Women's Studies
- Discipline: Women's studies
- Language: English
- Edited by: Wendy Martin

Publication details
- History: 1972–present
- Publisher: Taylor & Francis
- Frequency: 8/year
- Open access: Hybrid
- Impact factor: 0.3 (2023)

Standard abbreviations
- ISO 4: Women's Stud.

Indexing
- ISSN: 0049-7878 (print) 1547-7045 (web)
- LCCN: 74641303
- OCLC no.: 01791887

Links
- Journal homepage;

= Women's Studies (journal) =

Women's Studies is a peer-reviewed academic journal of women's studies. The journal has been edited by Wendy Martin (Claremont Graduate University) since its establishment in 1972, and is published eight times per year. It was originally published by Gordon and Breach Science Publishers until 1999, briefly by Harwood Academic (2000–2001), and from 2002 onwards by Taylor and Francis.
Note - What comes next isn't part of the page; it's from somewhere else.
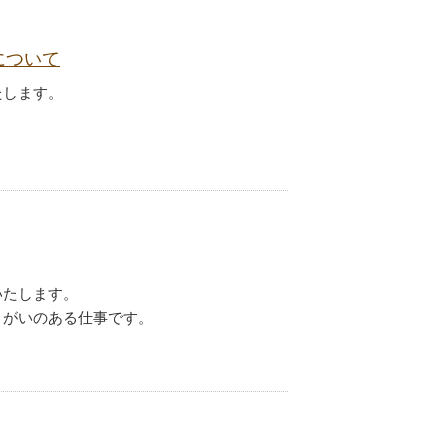
について
たします。
いたします。
りがいのある仕事です。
==Abstracting and indexing==
The journal is indexed and abstracted in the following bibliographic databases:

- Abstracts in Anthropology
- America: History and Life
- Arts and Humanities Citation Index
- Communication Abstracts
- Current Contents/Arts & Humanities
- ERIH/Gender Studies
- Family Studies Abstracts
- Film Literature Index
- H.W. Wilson Humanities Index & Social Sciences Retrospective
- H.W. Wilson Humanities Index Retrospective
- H.W. Wilson Humanities Index/Abstracts
- Historical Abstracts
- International Bibliography of the Social Sciences
- MLA International Bibliography
- Sociological Abstracts
- Studies on Women and Gender Abstracts
- The Expanded Academic Index
- Women's Studies Abstracts

According to the Journal Citation Reports, the journal has a 2023 impact factor of 0.3. According to Scopus, the journal has a CiteScore of 0.4, ranking 84 out of 173 in the category 'General Arts and Humanities', 159 out of 213 in the category 'Gender Studies', and 220 out of 275, in the category 'General Social Sciences'.